A key turning point in the evolution of life was the transition from single-cell to multicellular organisms and the optimization of fitness via division of labour and specialization. Similarly, microorganisms have evolved equivalent strategies by forming communities or consortia. Division of labour in isogenic microbial populations is often implemented by mechanisms that create or act upon population heterogeneity to diversify functionality. Rational design in synthetic biology, on the other hand, is focused on the engineering of gene circuits with deterministically predictable functionality within single cells. While synthetic biology has certainly come a long way, predictable functionality of circuits in growing microbial populations still remains elusive or limited to tightly constrained operating conditions. We will develop novel mathematical methods to characterize and control the dynamics of synthetic gene circuits within growing microbial populations. We will develop a modelling framework and novel computational methods that take both stochasticity of single-cell processes and consequences of heterogeneity for population dynamics into account. On the mathematical side, this necessitates coupling single-cell stochastic processes to state dependent population processes such as growth or selection. We will develop methods for parameter inference, experimental design and control for such models. This will enable the construction of models that can be used to design synthetic circuits that function as specified within growing populations and that can be deployed to regulate single-cell processes such that desirable dynamics emerge at the scale of populations and consortia. We will apply the methodology for bioproduction problems in which proteins that are hard to fold need to be produced. Overproducing such proteins impairs cellular growth, which creates couplings between single-cell and population processes and raises the need to feedback control production.

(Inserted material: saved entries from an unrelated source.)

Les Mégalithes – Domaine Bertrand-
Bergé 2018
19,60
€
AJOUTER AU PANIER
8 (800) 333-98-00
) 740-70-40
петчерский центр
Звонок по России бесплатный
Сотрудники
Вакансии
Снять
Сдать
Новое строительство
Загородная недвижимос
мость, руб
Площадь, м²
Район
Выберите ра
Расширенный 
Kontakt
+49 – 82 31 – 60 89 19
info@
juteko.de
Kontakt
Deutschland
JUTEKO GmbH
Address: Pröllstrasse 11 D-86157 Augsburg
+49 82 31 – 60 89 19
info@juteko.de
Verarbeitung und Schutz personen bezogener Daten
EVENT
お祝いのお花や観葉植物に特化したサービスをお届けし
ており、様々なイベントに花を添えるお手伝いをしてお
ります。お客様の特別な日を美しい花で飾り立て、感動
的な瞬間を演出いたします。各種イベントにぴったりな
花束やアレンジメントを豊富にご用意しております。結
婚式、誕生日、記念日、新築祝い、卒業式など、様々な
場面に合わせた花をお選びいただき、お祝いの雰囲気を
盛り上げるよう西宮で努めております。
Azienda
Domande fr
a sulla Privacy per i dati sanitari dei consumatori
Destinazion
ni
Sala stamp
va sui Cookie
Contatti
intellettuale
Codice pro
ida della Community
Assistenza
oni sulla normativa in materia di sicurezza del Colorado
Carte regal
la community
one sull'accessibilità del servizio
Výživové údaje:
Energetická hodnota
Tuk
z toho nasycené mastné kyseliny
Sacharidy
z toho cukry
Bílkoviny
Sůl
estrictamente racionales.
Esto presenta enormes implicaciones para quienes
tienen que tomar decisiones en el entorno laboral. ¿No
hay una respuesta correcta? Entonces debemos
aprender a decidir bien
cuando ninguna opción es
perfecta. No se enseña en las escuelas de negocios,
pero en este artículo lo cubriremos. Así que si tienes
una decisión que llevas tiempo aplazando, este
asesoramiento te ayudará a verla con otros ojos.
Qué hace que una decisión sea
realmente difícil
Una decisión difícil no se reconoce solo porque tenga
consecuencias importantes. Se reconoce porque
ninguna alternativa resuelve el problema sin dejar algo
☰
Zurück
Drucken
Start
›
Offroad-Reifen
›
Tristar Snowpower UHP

We have started the project by developing a multi-scale modeling framework that extends stochastic chemical kinetics and the classical chemical master equation to the context of growing populations of cell. We have derived a general equation for the time evolution of the expected population distribution for a stochastic biochemical process operating within a growing population. In the case where all single cells in a population are growing at a the same rate and this growth rate does not depend on the biochemical process that operates inside cells, our general equation reduces to the well-known standard chemical master equation. For applications in synthetic biology, however, single cell growth rates will typically depend on the synthetic gene network that is placed into cells and our general equation needs to be used.

Our novel multi-scale modeling framework allows us to adequately represent the coupled dynamics of engineered single-cell gene circuits and growth of microbial populations and consortia. As such, it can serve as the core modeling tool to address the applications that will be considered in this ERC project.

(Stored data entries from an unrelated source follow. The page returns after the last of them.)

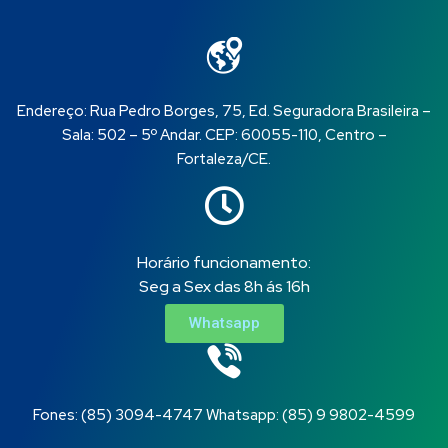
Endereço: Rua Pedro Borges, 75, Ed. Seguradora Brasileira –
Sala: 502 – 5º Andar. CEP: 60055-110, Centro –
Fortaleza/CE.
Horário funcionamento:
Seg a Sex das 8h ás 16h
Whatsapp
Fones: (85) 3094-4747 Whatsapp: (85) 9 9802-4599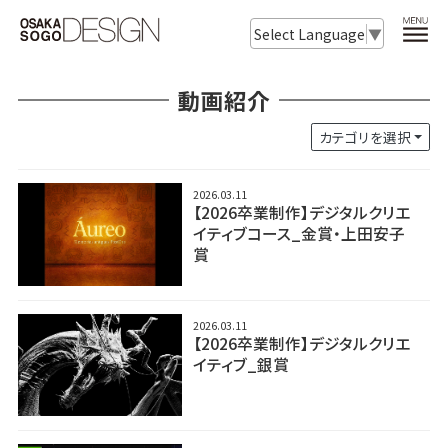
Select Language
▼
動画紹介
カテゴリを選択
2026.03.11
【2026卒業制作】デジタルクリエ
イティブコース_金賞・上田安子
賞
2026.03.11
【2026卒業制作】デジタルクリエ
イティブ_銀賞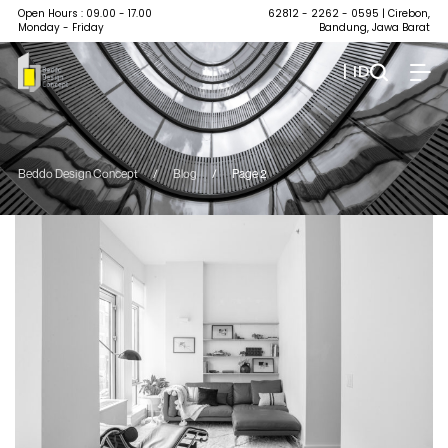
Open Hours : 09.00 - 17.00
62812 - 2262 - 0595
| Cirebon,
Monday - Friday
Bandung, Jawa Barat
| ID
Beddo Design Concept
/
Blog
/
Page 2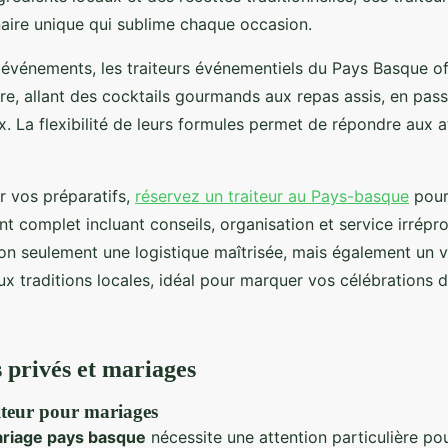
naire unique qui sublime chaque occasion.
 événements, les traiteurs événementiels du Pays Basque of
e, allant des cocktails gourmands aux repas assis, en pas
. La flexibilité de leurs formules permet de répondre aux a
er vos préparatifs,
réservez un traiteur au Pays-basque
pour 
complet incluant conseils, organisation et service irrépr
non seulement une logistique maîtrisée, mais également un 
aux traditions locales, idéal pour marquer vos célébrations 
privés et mariages
aiteur pour mariages
riage pays basque
nécessite une attention particulière pou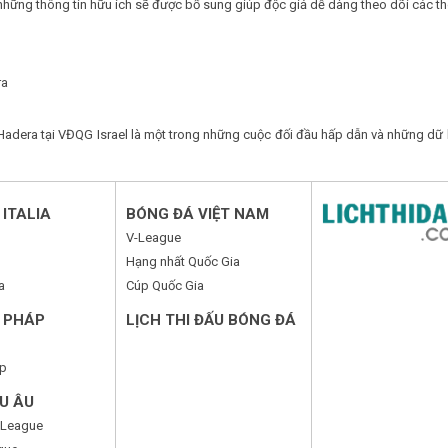
những thông tin hữu ích sẽ được bổ sung giúp độc giả dễ dàng theo dõi các th
ra
dera tại VĐQG Israel là một trong những cuộc đối đầu hấp dẫn và những dữ l
ITALIA
BÓNG ĐÁ VIỆT NAM
V-League
Hạng nhất Quốc Gia
a
Cúp Quốc Gia
 PHÁP
LỊCH THI ĐẤU BÓNG ĐÁ
p
U ÂU
 League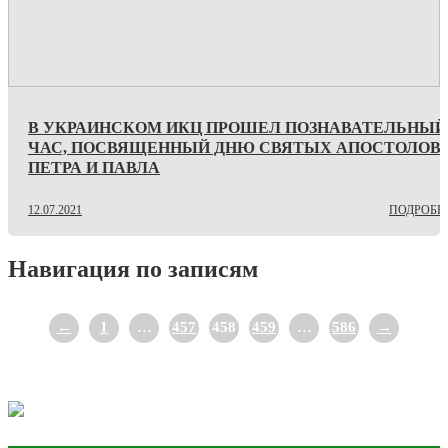
В УКРАИНСКОМ ИКЦ ПРОШЕЛ ПОЗНАВАТЕЛЬНЫЙ
ЧАС, ПОСВЯЩЕННЫЙ ДНЮ СВЯТЫХ АПОСТОЛОВ
ПЕТРА И ПАВЛА
12.07.2021
ПОДРОБН
Навигация по записям
←
1
…
457
458
459
…
586
→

Multi-scale models that aim to jointly track biochemical processes inside single cells and growth of the full cell population typically suffer from analytical and even computational intractability since every chemical reaction in every cell of a possibly large population needs to be tracked in the model. As such, the current state of the art in modeling stochastic biochemical processes inside single cells is to simply ignore any effects that the process may have on cellular growth rates since otherwise one would have to addtionally track dynamics at the population scale, which would render the model intractable. The results that we have obtained so far in this project show that it is possible to formulate a multi-scale model and then to reduced this model via calculation of an expectation to a model that is not any harder to simulate than a standard single-cell model but that does take the population context into account.